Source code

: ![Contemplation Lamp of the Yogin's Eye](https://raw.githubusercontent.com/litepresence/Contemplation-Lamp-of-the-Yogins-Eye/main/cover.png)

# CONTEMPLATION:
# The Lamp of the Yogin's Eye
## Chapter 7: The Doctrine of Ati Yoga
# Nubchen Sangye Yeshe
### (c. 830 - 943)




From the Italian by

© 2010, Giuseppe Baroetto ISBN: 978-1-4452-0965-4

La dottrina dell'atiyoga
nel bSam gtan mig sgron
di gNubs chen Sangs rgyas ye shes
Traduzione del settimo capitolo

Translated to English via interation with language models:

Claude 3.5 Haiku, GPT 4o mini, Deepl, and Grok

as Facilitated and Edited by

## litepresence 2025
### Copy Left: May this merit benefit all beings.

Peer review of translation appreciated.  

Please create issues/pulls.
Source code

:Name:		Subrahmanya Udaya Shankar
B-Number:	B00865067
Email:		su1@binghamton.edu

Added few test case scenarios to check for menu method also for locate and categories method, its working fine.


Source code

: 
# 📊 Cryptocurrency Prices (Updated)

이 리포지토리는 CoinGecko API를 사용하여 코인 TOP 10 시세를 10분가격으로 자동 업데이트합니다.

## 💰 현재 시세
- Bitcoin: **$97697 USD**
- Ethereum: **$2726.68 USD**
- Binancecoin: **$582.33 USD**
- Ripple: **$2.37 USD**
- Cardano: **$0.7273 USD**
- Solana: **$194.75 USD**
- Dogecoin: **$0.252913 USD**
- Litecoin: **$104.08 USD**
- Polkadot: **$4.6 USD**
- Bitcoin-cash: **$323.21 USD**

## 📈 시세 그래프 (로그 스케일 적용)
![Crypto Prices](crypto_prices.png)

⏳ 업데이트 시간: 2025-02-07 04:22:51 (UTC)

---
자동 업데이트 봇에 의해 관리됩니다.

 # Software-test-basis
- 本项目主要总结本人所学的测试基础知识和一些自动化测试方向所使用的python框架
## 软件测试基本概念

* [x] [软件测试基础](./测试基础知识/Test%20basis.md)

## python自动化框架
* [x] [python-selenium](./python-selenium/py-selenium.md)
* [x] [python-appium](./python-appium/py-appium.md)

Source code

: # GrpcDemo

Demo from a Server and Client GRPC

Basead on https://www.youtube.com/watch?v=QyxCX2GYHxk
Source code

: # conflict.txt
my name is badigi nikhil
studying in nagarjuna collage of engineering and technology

▸ Activity: Return the lines above precisely as they appear, beginning at the first line and ending at the line with "- Polkadot: **$4.6 USD**", and nothing after it.

▸ Expected output:
Source code

: ![Contemplation Lamp of the Yogin's Eye](https://raw.githubusercontent.com/litepresence/Contemplation-Lamp-of-the-Yogins-Eye/main/cover.png)

# CONTEMPLATION:
# The Lamp of the Yogin's Eye
## Chapter 7: The Doctrine of Ati Yoga
# Nubchen Sangye Yeshe
### (c. 830 - 943)




From the Italian by

© 2010, Giuseppe Baroetto ISBN: 978-1-4452-0965-4

La dottrina dell'atiyoga
nel bSam gtan mig sgron
di gNubs chen Sangs rgyas ye shes
Traduzione del settimo capitolo

Translated to English via interation with language models:

Claude 3.5 Haiku, GPT 4o mini, Deepl, and Grok

as Facilitated and Edited by

## litepresence 2025
### Copy Left: May this merit benefit all beings.

Peer review of translation appreciated.  

Please create issues/pulls.
Source code

:Name:		Subrahmanya Udaya Shankar
B-Number:	B00865067
Email:		su1@binghamton.edu

Added few test case scenarios to check for menu method also for locate and categories method, its working fine.


Source code

: 
# 📊 Cryptocurrency Prices (Updated)

이 리포지토리는 CoinGecko API를 사용하여 코인 TOP 10 시세를 10분가격으로 자동 업데이트합니다.

## 💰 현재 시세
- Bitcoin: **$97697 USD**
- Ethereum: **$2726.68 USD**
- Binancecoin: **$582.33 USD**
- Ripple: **$2.37 USD**
- Cardano: **$0.7273 USD**
- Solana: **$194.75 USD**
- Dogecoin: **$0.252913 USD**
- Litecoin: **$104.08 USD**
- Polkadot: **$4.6 USD**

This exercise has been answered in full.